Il tuo obiettivo
Riscrivi il passo dell'estratto sull'economia che comincia con le parole "Le politiche monetarie: tassi" e si chiude dopo "tassi di interesse.", sostituendo "indebolimento" con "rallentamento".

Estratto fornito
◇ ◇ ◇

Con il ripristino delle regole di bilancio dal 2024, i governi sono di nuovo chiamati a ridurre i deficit strutturali, applicando quindi politiche di austerity. Questo ha già cominciato a tradursi (Germania e Italia su tutti) in numeri di crescita meno promettenti, e se l’intensità degli interventi fiscali richiesti sarà effettivamente implementata, ciò porterà a ulteriori rischi al ribasso sulla crescita.

Prosegue la discesa dell’inflazione

Prosegue la discesa dell’inflazione core e anche l’inflazione complessiva, dopo una breve pausa, è tornata a scendere, grazie al calo del prezzo del petrolio. Guardando ai numeri più recenti, negli Stati Uniti l’inflazione core è scesa dal +4,1% in settembre al +4,0% in ottobre, mentre l’inflazione headline segna un calo più brusco (dal +3,7% al 3,2), pur rimanendo poco sopra rispetto ai minimi toccati a giugno (+3,0%). Nell’Eurozona, l’inflazione headline è scesa dal 4,3% al +2,9% in ottobre, aiutata dall’effetto base favorevole sui prezzi dell’energia. Anche l’inflazione core continua a calare, passando dal +4,5% di settembre al +4,2% di ottobre.

Essendo questi movimenti in larga misura attesi, le stime degli analisti per l’inflazione media nel 2023 e 2024 non hanno variazioni, confermandosi negli Stati Uniti al +4,2% per il 2023 e +2,7% per il 2024, e nell’Eurozona al +5,6% nel 2023 e +2,7% nel 2024.

Le politiche monetarie: tassi su un  picco, ma tagli lontani

Come negli ultimi mesi, le banche centrali devono bilanciare forze contrapposte. Da un lato, l’inflazione sta calando ma rimane ancora elevata. Sulla crescita, ci sono sì segnali di indebolimento, ma l’elevata inflazione non permette un allentamento delle politiche restrittive. Non ultimo, ci sono le preoccupazioni sulla sostenibilità degli elevati debiti pubblici in un contesto prolungato di tassi di interesse.

“Possiamo dire che rispetto ad un mese fa i mercati sono tornati ad essere più ‘dovish’, più accomodanti,  rispetto a quelle che sono le parole delle banche centrali (che spingono per un periodo prolungato di tassi invariati). Come detto, lo scenario prezzato del mercato è coerente con un rallentamento economico, rallentamento che in base ultimi indicatori come detto prima, si fa più evidente. Possiamo quindi affermare che lo scenario prezzato dai mercati è condivisibile. I prossimi mesi ci daranno più chiarezza sull’effettivo timing e sull’entità di questo rallentamento”.

I mercati finanziari e le prospettive

“Dopo le performance estremamente positive dell’ultimo mese, – afferma Casagrande – ci attendiamo un finale d’anno più laterale. Come detto, i tassi core sono tornati ai livelli di due mesi fa, cancellando il violento rialzo che ci aveva sorpreso nel mese precedente. Una nota particolare nel mondo governativo va ai BTP italiani, con lo spread verso i Bund tedeschi in calo dai 200-210 punti base di metà ottobre agli attuali 175 e un tasso complessivo che è sceso dal 5% al 4,3%”. Sul mercato azionario, – prosegue il manager – “va notato come le valutazioni, dopo aver toccato i minimi da gennaio, siano rapidamente tornate ai livelli visti quest’estate, prima della correzione degli ultimi mesi”. Inoltre, negli Stati Uniti si stanno gonfiando le stime sui tassi di crescita degli utili nel lungo periodo. Questa variabile è spesso associata alle bolle di valutazione. In questo momento non siamo ancora a livelli preoccupanti, ma il livello e il momentum di questa variabile sono un altro fattore che teniamo monitorato nelle nostre analisi.

◇ ◇ ◇

Dati di input
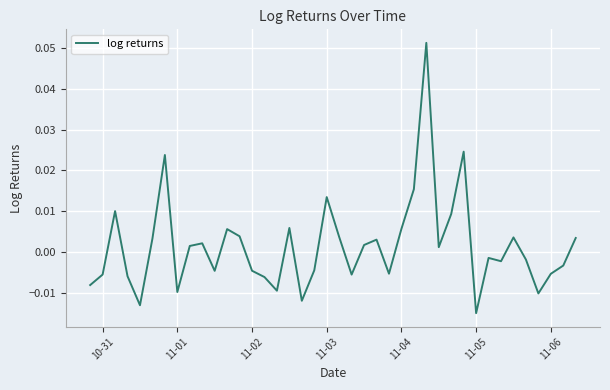

Which category has the lowest value across all series?

11-05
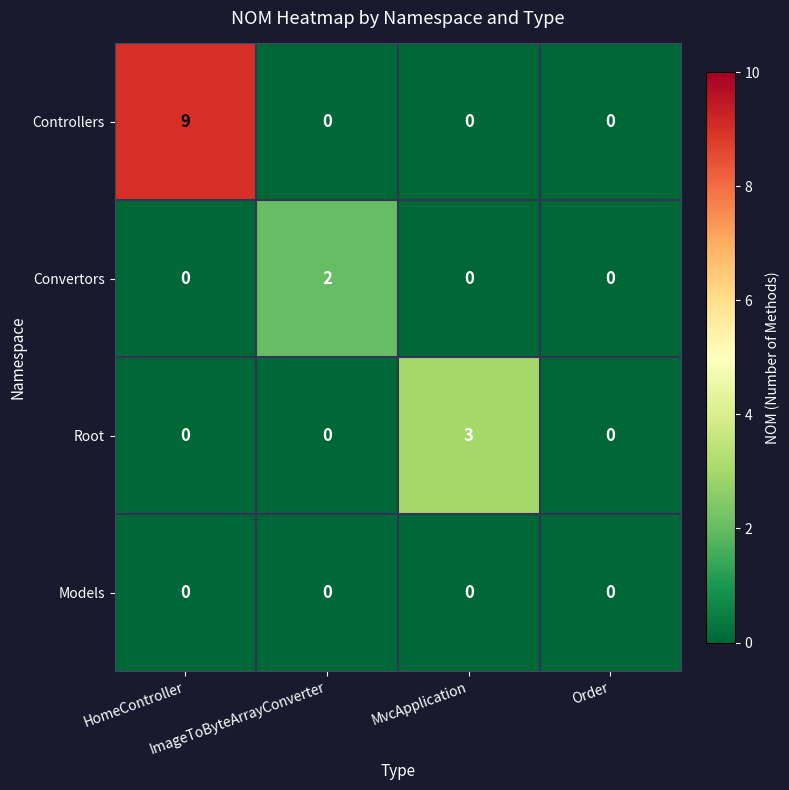

List the series in order of their peak value, highest first.

Controllers, Root, Convertors, Models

◇ ◇ ◇

Risposta all'esercizio
Le politiche monetarie: tassi su un  picco, ma tagli lontani

Come negli ultimi mesi, le banche centrali devono bilanciare forze contrapposte. Da un lato, l’inflazione sta calando ma rimane ancora elevata. Sulla crescita, ci sono sì segnali di rallentamento, ma l’elevata inflazione non permette un allentamento delle politiche restrittive. Non ultimo, ci sono le preoccupazioni sulla sostenibilità degli elevati debiti pubblici in un contesto prolungato di tassi di interesse.